=== PROVIDED RECORDS ===

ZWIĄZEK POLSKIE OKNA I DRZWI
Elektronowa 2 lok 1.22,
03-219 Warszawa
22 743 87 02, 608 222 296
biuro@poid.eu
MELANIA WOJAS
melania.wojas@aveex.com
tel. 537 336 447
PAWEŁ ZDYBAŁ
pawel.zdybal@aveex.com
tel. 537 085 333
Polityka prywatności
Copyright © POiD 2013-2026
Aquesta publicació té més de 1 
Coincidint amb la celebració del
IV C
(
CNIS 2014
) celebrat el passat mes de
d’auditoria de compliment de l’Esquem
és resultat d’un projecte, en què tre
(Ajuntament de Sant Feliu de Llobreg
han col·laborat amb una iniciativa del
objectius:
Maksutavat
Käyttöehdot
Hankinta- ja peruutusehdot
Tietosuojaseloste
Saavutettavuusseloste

===
=== PROVIDED RECORDS ===

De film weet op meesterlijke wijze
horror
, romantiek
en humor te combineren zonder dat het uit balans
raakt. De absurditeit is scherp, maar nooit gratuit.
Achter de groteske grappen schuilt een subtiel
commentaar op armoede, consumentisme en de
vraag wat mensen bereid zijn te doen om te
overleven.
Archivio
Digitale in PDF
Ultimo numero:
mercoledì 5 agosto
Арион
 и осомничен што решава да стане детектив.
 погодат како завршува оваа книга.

===

ASSIGNMENT: For every line of the records that has the word "aveex" in it, make a copy.

WRITTEN RESPONSE:
melania.wojas@aveex.com
pawel.zdybal@aveex.com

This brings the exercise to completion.